Lisa Graves, executive director of the Center for Media and Democracy,
which issued a recent report on SPN,
said that the local identity of the network's members belied a larger
purpose. "They appear to be advocating purely local interests but what
they are promoting is part of a larger national template to radically
remake our government in a way that undermines public institutions and
the rights of workers," she said.
The SPN said that its
co-ordinating role was justified because local and state issues were
increasingly impinging on national politics. "There's no mystery here,"
Sharp said. "The whole idea of a state policy network is that individual
thinktanks can be in communication, share best practices and analysis,
and combine their efforts when they see a benefit from doing so."
Some
of the grant bids to Searle focus specifically on prominent local
politicians the thinktanks hope to influence. The grant bid that
emanated from New Jersey, from the Common Sense Institute
(CISNJ), another tax-exempt "research and education organization",
floats the idea of a campaign to support the efforts of the Republican
governor Chris Christie in ending the ability of public employees to
claim untaken sick days and vacation leave in their retirement packages.
"Governor
Chris Christie has been waging a war to eliminate this practice; and
CSINJ would like to provide ammunition," the proposal says. The
thinktank plans to produce a "research study" which it would call
"Busting the Boat Checks" – an allusion to the phrase Christie uses to
denote the watercraft retirees are claimed to buy on the back of sick
and holiday leave payments.
The institute conceives a "media campaign" with its aim being the "full elimination of unused sick and vacation leave payouts".

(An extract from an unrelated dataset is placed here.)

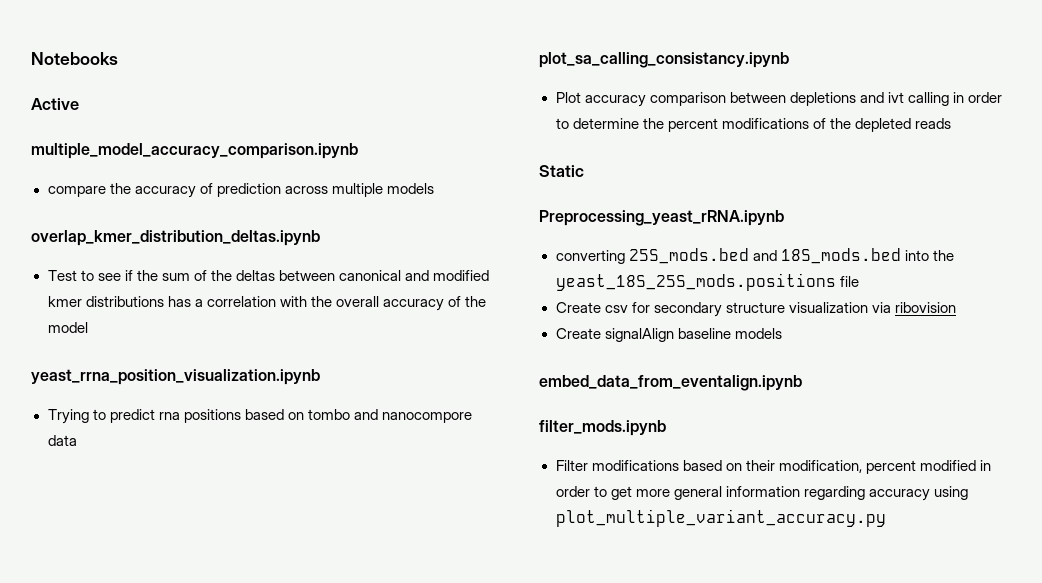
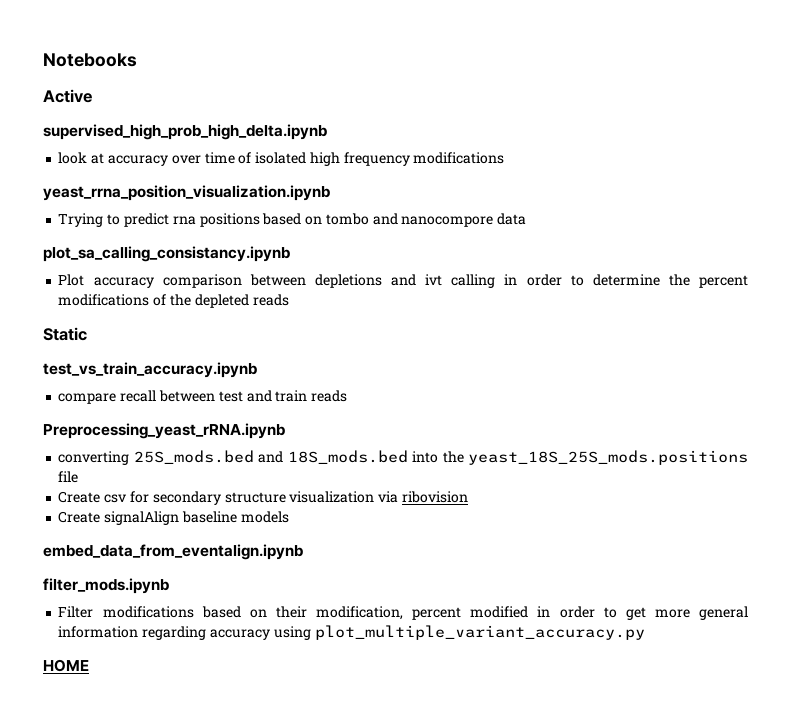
[31,143,358,159] [47,183,434,198] [31,230,320,246] [47,270,490,281] [47,296,487,311] [47,322,88,333] multiple_model_accuracy_comparison.ipynb // compare the accuracy of prediction across multiple models // overlap_kmer_distribution_deltas.ipynb // Test to see if the sum of the deltas between canonical and modified kmer distributions has a correlation with the overall accuracy of the model -> [43,124,327,140] [58,152,505,166] supervised_high_prob_high_delta.ipynb // look at accuracy over time of isolated high frequency modifications
(584, 171) none -> [43,362,257,378] [58,390,348,404] // test_vs_train_accuracy.ipynb // compare recall between test and train reads
(886, 518) none -> [43,659,89,672] // HOME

"We believe our study can be used to sway public sentiment further and be used as a brandisher for reform in Trenton," it says.

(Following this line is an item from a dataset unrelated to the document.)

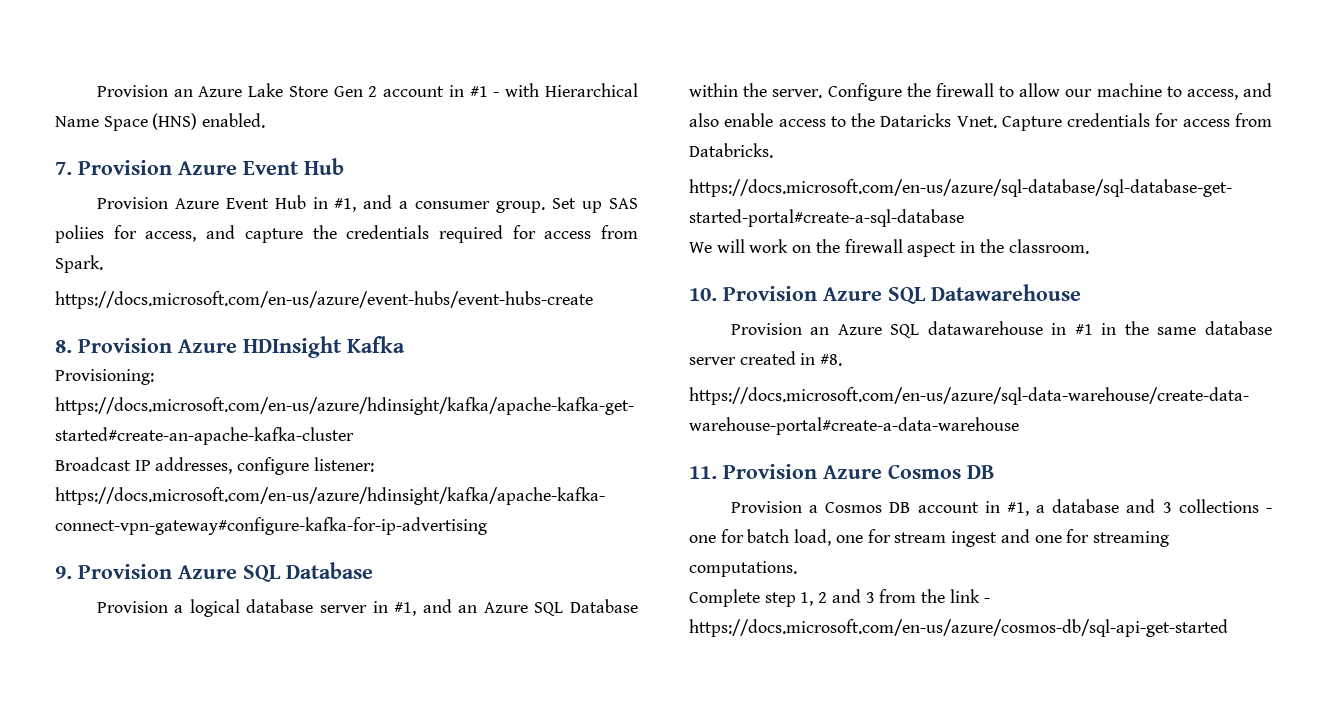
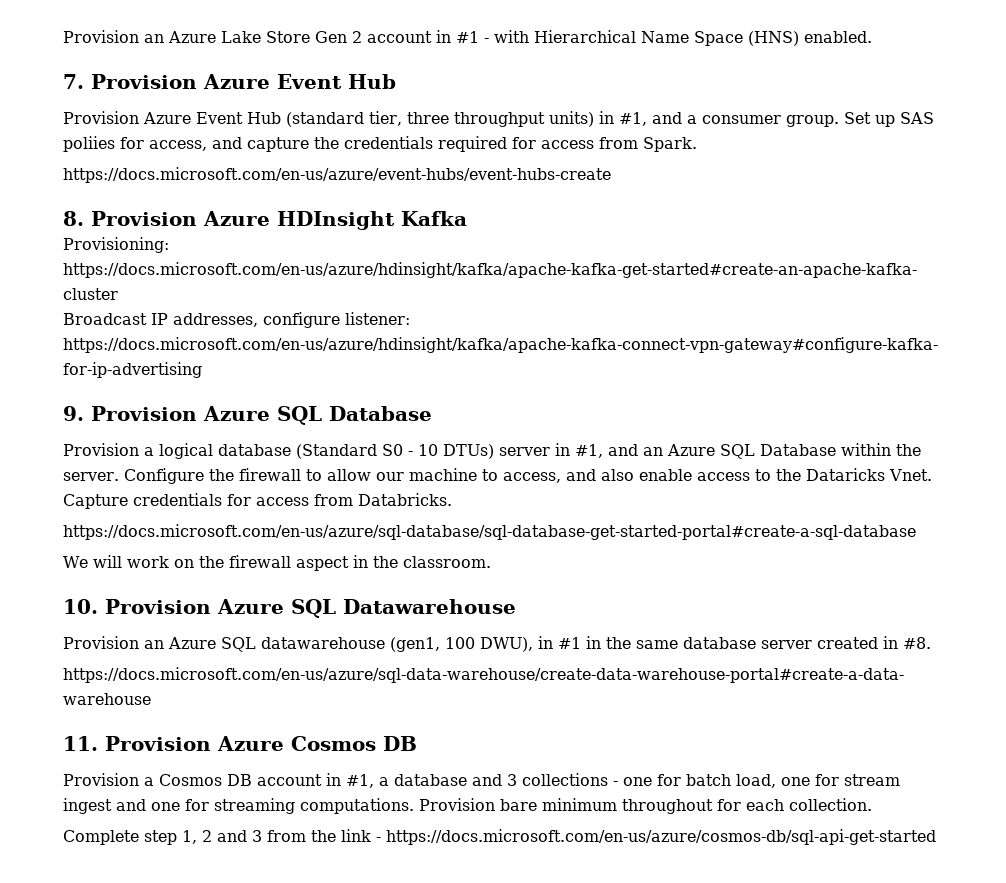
(306, 202) none -> [286,111,594,127] (standard tier, three throughput units)
(314, 606) none -> [296,444,494,459] (Standard S0 - 10 DTUs)
(1043, 328) none -> [390,637,533,652] (gen1, 100 DWU),
(797, 569) none -> [419,798,872,814] Provision bare minimum throughout for each collection.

CSINJ's president, Jerry Cantrell, denied that the grant bid involved any element of lobbying, insisting instead that his group was providing a service that in the past might have been done by the decimated local media.

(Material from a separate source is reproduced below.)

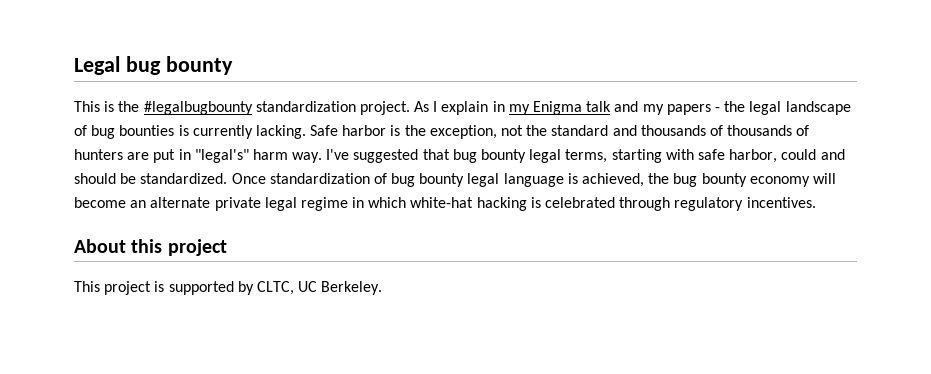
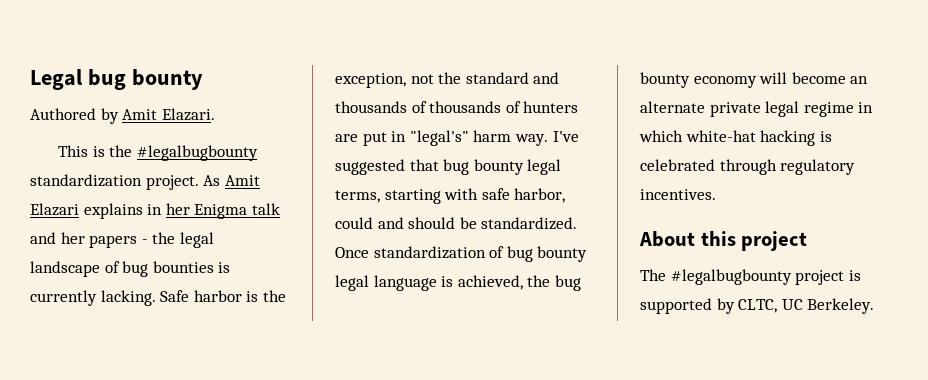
(233, 65) none -> [30,108,215,124] // Authored by Amit Elazari.
[433,101,530,115] I explain in my -> [224,175,260,186] [30,203,190,219] Amit Elazari explains in her
[642,104,664,115] my -> [60,232,85,244] her
[74,281,100,292] This -> [640,269,792,285] The #legalbugbounty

"CSINJ is an education organization focused
on providing the public with facts and the truth. We don't represent
any interest besides the folks who are burdened by this practice – the
taxpayers," he said.
He said the proposal was focused on the
"abusive practice of accumulating sick or vacation day payments over an
entire career and using them as retirement bonus. We've seen too many
instances of high level individuals working out the door with
$500,000-$750,000 claiming to have never missed a day in 30 years of
employment."
The proposal from the Illinois Policy Institute for a
campaign to deal with Chicago's government worker pensions crisis by
switching to 401(k)-style retirement plans similarly focuses on a
politician – in this case Mayor Rahm Emanuel. The proposal says that
"Mayor Emanuel has privately expressed the need for 401(k)-style changes
to truly achieve reform."
The institute plans to "leverage the leadership potential of Mayor
Emanuel … as the spark for wider pension changes in Illinois." It adds
that "friendly legislators would be welcome to draft legislation
modelled on our policy work and work in tandem with Mayor Emanuel to
move it forward in the legislative process."
John Tillman, CEO of
the Illinois Policy Institute, told the Guardian that Emanuel had been
"an outspoken proponent of pension reform that includes moving to a
401(k)-style, defined contribution system." He saw no problem with the
lobbying that the think tank undertakes.
"We are not allowed to do
any campaigning or electioneering, and we don't. We are allowed to
spend a significant percentage of our expenditures on lobbying and we
are very proactive in lobbying for liberty-based policy, including the
urgently needed pension reform. We report our activities accordingly."